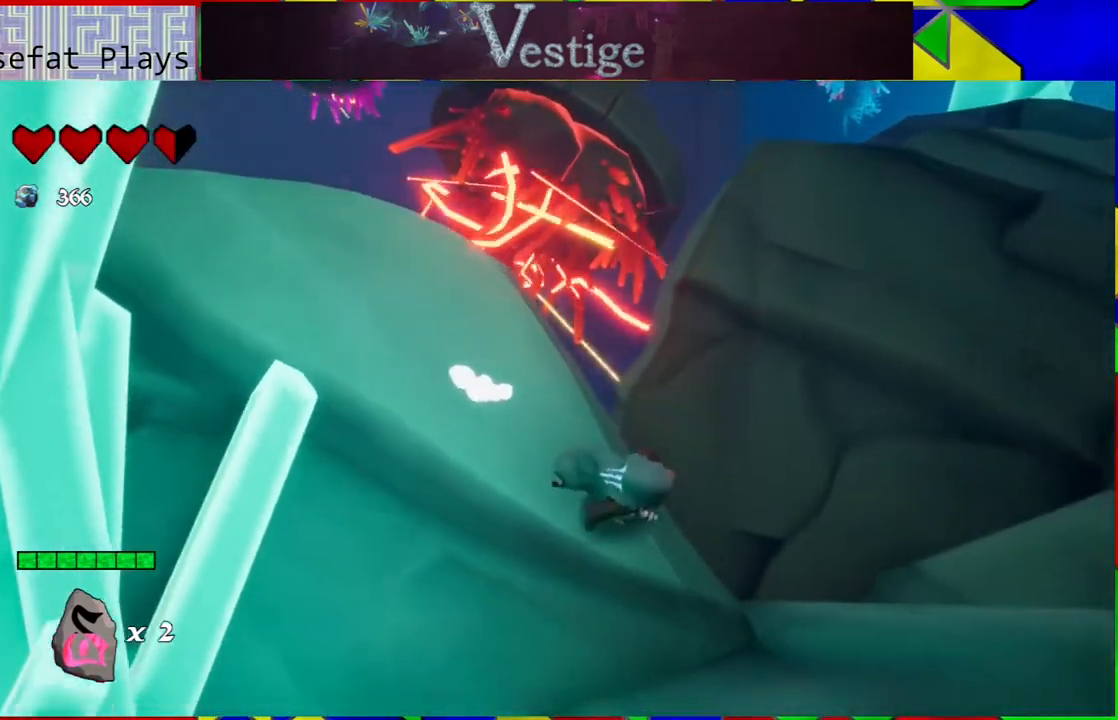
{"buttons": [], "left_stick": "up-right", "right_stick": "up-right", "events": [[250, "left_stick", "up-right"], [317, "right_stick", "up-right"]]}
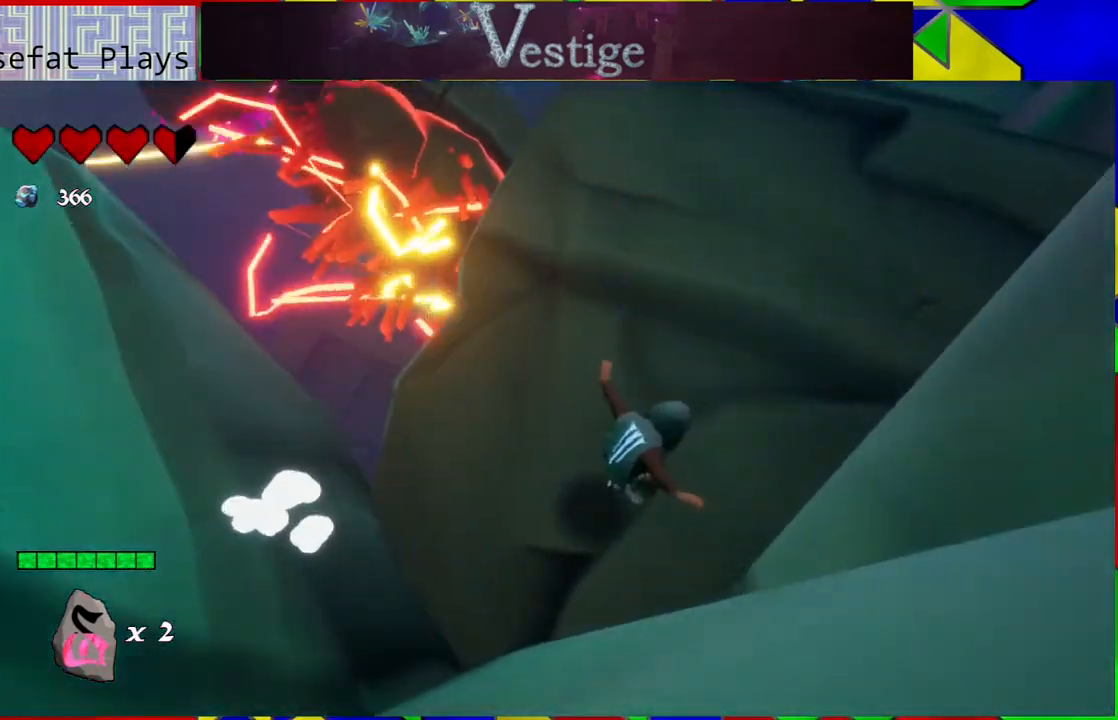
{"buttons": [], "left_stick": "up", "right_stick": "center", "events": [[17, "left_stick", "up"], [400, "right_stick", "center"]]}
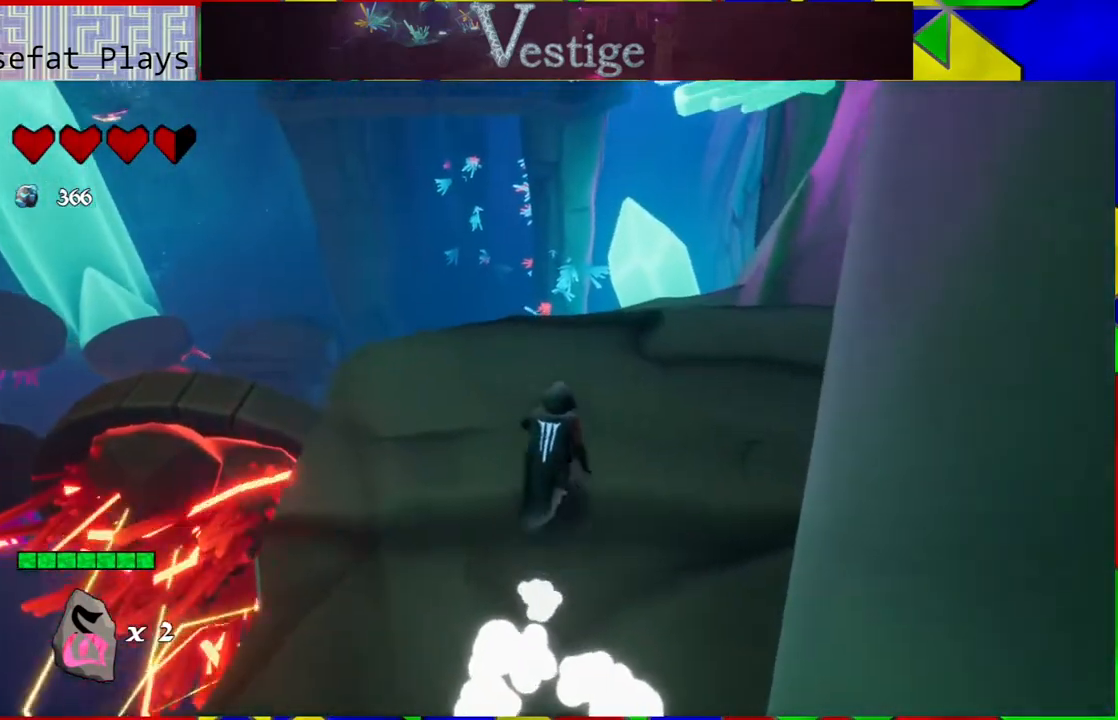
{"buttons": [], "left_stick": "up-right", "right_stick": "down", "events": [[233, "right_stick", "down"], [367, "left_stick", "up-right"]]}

============================================================

- **Your objective**
Images in the data above are to be skipped. Retype all other material exactly.

- **Finished exercise**
{"buttons": [], "left_stick": "up-right", "right_stick": "up-right", "events": [[250, "left_stick", "up-right"], [317, "right_stick", "up-right"]]}
{"buttons": [], "left_stick": "up", "right_stick": "center", "events": [[17, "left_stick", "up"], [400, "right_stick", "center"]]}
{"buttons": [], "left_stick": "up-right", "right_stick": "down", "events": [[233, "right_stick", "down"], [367, "left_stick", "up-right"]]}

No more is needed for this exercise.